*Collection entries*.
----

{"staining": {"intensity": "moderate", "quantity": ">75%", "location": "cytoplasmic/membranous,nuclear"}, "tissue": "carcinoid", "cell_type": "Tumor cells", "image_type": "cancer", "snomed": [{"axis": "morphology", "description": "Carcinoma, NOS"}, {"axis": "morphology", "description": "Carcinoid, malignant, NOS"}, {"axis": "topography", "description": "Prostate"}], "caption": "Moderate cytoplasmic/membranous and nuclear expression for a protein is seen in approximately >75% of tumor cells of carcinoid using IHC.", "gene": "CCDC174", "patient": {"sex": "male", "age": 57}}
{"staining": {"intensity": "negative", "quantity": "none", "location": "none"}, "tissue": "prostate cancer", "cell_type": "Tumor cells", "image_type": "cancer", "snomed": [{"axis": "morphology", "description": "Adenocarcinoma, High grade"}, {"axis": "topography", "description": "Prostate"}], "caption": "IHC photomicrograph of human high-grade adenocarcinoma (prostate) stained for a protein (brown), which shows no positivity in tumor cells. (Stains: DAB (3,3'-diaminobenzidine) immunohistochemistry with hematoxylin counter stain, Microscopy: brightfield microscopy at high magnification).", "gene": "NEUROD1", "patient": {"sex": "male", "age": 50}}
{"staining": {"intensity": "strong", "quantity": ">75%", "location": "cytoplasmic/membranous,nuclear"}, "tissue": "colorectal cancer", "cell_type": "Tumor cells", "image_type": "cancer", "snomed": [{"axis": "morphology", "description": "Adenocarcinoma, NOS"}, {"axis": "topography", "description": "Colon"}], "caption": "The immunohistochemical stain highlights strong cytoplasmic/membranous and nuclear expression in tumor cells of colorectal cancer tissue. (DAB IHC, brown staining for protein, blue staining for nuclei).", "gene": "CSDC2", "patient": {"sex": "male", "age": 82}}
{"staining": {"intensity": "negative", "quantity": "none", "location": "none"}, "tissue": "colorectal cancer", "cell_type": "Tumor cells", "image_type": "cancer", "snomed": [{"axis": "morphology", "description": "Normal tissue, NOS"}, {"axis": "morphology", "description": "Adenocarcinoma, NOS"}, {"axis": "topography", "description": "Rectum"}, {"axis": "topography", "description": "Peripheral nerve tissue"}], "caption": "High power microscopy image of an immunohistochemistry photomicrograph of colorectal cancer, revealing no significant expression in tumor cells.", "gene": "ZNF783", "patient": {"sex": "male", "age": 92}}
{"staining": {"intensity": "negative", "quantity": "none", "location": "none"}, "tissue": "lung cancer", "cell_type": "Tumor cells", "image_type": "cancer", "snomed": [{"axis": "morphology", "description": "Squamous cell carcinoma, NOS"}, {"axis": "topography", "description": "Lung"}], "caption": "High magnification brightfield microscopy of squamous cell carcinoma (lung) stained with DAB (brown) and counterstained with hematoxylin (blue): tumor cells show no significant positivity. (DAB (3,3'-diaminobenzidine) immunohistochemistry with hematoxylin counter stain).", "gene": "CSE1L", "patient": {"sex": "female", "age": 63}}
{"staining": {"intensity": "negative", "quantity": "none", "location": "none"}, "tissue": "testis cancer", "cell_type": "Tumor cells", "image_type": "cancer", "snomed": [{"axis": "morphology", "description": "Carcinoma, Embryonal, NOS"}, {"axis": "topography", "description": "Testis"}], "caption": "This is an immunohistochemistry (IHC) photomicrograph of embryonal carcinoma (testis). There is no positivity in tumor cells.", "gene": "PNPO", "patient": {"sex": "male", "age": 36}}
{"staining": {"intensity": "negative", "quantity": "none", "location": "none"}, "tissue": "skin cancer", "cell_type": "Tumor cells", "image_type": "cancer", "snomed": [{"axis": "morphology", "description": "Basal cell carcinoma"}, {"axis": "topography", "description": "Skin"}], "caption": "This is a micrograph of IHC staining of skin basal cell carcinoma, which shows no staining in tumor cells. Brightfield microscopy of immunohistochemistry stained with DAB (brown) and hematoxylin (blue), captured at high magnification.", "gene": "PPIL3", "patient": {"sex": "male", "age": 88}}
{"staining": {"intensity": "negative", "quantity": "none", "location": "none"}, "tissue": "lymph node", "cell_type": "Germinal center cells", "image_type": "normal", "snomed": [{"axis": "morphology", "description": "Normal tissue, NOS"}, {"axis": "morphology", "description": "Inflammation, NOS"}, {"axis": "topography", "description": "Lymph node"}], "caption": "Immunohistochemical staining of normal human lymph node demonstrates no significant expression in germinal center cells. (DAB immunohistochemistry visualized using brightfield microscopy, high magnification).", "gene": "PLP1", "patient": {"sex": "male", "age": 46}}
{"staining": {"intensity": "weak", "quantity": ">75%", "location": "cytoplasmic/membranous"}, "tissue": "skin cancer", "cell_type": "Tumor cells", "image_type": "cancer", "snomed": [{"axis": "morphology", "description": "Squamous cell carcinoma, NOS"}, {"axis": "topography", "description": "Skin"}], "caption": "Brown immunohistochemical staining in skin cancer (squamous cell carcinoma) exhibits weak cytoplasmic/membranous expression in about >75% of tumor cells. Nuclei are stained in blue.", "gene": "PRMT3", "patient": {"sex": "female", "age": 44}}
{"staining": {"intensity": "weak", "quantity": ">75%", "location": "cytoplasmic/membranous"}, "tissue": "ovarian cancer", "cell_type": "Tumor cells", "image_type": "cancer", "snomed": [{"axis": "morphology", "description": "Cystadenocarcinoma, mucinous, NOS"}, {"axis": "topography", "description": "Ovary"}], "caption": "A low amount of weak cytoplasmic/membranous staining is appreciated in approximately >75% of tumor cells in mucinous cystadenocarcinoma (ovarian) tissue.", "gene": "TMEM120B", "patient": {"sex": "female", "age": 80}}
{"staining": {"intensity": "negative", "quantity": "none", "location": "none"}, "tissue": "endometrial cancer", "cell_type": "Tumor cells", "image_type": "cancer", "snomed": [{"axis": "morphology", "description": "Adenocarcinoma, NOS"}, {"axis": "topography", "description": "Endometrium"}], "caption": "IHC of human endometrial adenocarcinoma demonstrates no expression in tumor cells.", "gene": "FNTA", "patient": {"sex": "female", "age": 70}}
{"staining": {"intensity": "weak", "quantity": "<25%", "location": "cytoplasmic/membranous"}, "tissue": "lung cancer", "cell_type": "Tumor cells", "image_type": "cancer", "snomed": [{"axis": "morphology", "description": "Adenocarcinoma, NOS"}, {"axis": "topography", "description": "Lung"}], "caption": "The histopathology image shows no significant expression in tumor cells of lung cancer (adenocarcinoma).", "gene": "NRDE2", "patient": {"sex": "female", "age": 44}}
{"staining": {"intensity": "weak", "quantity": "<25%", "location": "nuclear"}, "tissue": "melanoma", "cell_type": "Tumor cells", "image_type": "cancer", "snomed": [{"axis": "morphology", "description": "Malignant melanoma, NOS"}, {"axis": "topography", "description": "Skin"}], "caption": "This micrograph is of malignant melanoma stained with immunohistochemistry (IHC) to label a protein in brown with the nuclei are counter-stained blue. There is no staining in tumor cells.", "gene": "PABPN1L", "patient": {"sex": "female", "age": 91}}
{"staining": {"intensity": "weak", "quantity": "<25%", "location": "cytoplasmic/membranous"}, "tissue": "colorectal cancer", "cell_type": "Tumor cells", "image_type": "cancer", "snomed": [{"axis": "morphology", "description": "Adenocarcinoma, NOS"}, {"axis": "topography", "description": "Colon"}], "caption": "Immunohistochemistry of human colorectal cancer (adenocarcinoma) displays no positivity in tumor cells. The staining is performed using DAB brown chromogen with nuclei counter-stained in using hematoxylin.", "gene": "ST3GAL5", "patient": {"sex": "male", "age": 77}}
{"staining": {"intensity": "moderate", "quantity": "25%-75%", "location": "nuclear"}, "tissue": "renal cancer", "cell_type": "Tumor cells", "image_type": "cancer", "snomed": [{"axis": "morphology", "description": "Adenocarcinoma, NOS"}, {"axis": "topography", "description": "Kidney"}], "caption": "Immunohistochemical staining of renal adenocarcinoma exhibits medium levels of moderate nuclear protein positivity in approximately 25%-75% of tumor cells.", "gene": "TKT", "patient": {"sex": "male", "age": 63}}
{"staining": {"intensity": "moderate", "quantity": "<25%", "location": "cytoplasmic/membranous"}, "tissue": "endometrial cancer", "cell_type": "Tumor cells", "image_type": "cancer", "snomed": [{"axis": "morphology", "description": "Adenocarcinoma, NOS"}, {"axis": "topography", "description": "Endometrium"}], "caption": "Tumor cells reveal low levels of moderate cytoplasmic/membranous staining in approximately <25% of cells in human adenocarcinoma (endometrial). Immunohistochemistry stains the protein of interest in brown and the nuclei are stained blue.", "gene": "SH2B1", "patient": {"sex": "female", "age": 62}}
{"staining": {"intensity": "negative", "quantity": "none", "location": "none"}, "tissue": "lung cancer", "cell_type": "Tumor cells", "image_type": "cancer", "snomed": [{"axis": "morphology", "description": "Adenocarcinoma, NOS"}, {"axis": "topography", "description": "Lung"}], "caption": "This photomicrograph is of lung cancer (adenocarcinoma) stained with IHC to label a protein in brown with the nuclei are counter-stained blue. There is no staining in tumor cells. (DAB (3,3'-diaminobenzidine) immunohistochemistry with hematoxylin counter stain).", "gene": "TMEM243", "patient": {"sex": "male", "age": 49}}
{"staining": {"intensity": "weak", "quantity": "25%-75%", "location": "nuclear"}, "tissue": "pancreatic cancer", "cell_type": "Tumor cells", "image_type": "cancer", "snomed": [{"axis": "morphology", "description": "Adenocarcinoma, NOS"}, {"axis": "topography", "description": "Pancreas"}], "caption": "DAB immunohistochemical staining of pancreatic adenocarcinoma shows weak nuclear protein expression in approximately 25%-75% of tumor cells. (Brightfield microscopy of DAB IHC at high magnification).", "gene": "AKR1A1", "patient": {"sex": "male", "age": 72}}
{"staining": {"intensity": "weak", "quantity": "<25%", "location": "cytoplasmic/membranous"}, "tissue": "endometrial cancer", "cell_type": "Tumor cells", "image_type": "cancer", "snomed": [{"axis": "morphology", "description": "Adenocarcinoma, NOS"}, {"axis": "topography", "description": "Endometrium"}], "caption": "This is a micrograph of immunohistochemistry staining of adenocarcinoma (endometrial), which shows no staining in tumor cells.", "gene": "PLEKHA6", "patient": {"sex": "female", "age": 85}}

----

*PROMPT*.
Output the lines above exactly, but only those between the line holding "photomicrograph of human" and the line holding "immunohistochemical stain highlights", inclusive.

*TASK RESPONSE*.
{"staining": {"intensity": "negative", "quantity": "none", "location": "none"}, "tissue": "prostate cancer", "cell_type": "Tumor cells", "image_type": "cancer", "snomed": [{"axis": "morphology", "description": "Adenocarcinoma, High grade"}, {"axis": "topography", "description": "Prostate"}], "caption": "IHC photomicrograph of human high-grade adenocarcinoma (prostate) stained for a protein (brown), which shows no positivity in tumor cells. (Stains: DAB (3,3'-diaminobenzidine) immunohistochemistry with hematoxylin counter stain, Microscopy: brightfield microscopy at high magnification).", "gene": "NEUROD1", "patient": {"sex": "male", "age": 50}}
{"staining": {"intensity": "strong", "quantity": ">75%", "location": "cytoplasmic/membranous,nuclear"}, "tissue": "colorectal cancer", "cell_type": "Tumor cells", "image_type": "cancer", "snomed": [{"axis": "morphology", "description": "Adenocarcinoma, NOS"}, {"axis": "topography", "description": "Colon"}], "caption": "The immunohistochemical stain highlights strong cytoplasmic/membranous and nuclear expression in tumor cells of colorectal cancer tissue. (DAB IHC, brown staining for protein, blue staining for nuclei).", "gene": "CSDC2", "patient": {"sex": "male", "age": 82}}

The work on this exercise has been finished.